My cool-headed long-term-thinking self wants to "eat well, go for a run", but my saturday morning self just wants to sleep in and have a donut. Some of us need some form of accountability structure to help our rational selves prevail over our self-sabotaging hedonist selves.
Habit forming works better. That’s why you don’t need a teeth brushing OKR. Or a dog walking OKR. Check out tiny habits.
I find performance metrics tiresome these days, especially at work. As a programmer you are doing creative and fairly reactive work, yet you are trying to please some performance metric written 2 months ago for the quarter, which with new information is BS so now you need to negotiate to ignore the metric.
I don't think those things are opposites. I don't exactly do personal OKRs, but I'm definitely working towards goals. To hit some of those goals, I build habits. And to build those habits, I carefully track how well I'm doing on that.
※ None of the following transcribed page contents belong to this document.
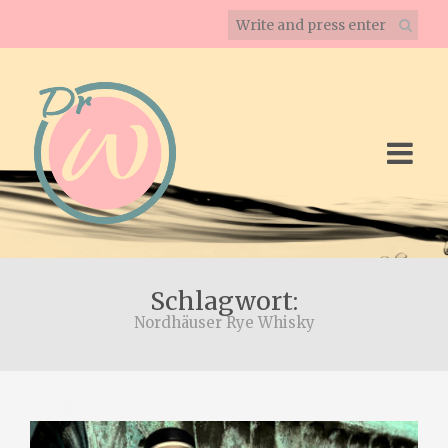
Schlagwort:
Nordhäuser Rye Whisky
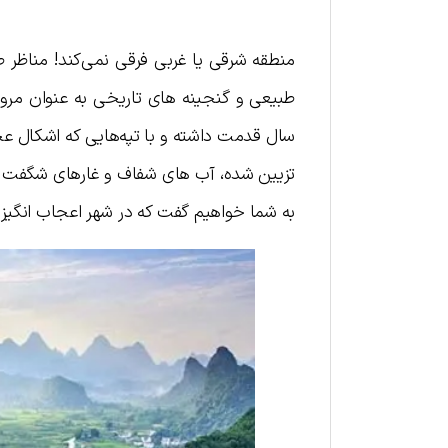
منطقه شرقی یا غربی فرقی نمی‌کند! مناظر 
سال قدمت داشته و با تپه‌هایی که اشکال ع
تزیین شده، آب های شفاف و غارهای شگفت ان
به شما خواهیم گفت که در شهر اعجاب انگیز گ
E.g., I had a goal of being more fit. I wanted a habit of daily exercise, so I set a target of 10k steps/day. My current streak is 33 days, but I'd say the habit is still forming. I'm going to shoot for 2 months and see how strong the habit feels then.
I do agree that bad metrics are terrible, though. My sympathies!
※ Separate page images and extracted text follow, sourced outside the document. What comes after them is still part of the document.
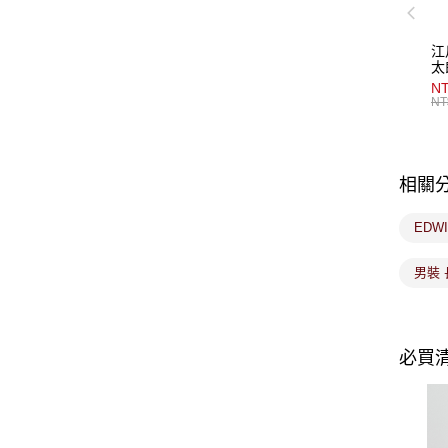
江
太
NT
NT
相關
EDW
男裝 
必買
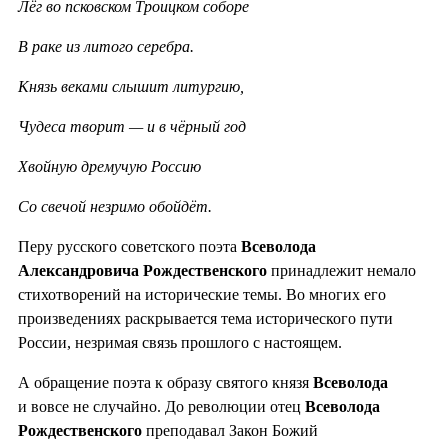
Лёг во псковском Троицком соборе
В раке из литого серебра.
Князь веками слышит литургию,
Чудеса творит — и в чёрный год
Хвойную дремучую Россию
Со свечой незримо обойдёт.
Перу русского советского поэта
Всеволода
Александровича Рождественского
принадлежит немало
стихотворений на исторические темы. Во многих его
произведениях раскрывается тема исторического пути
России, незримая связь прошлого с настоящем.
А обращение поэта к образу святого князя
Всеволода
и вовсе не случайно. До революции отец
Всеволода
Рождественского
преподавал Закон Божий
Be careful with streaks. There’s another thread on today (about phone addiction) that goes into more depth how streaks can be harmful, but as an anecdote, I had a 500+ day streak on my Apple Watch fitness rings until the watch developed a fault intra day and I didn’t notice til the end of the day, breaking the streak. There’s no way to reset that, or show me new streak information. So I gave up entirely. The pandemic didn’t start for another 3-4 months, by which time I’d given up already.
Fair point. Luckily, for me streaks become boring. They're just a tool for getting into a habit. Once I have the habit, I'll drop tracking the formal tracking of that particular metric. I really can only track so many things at once, and so I'll set some other goal.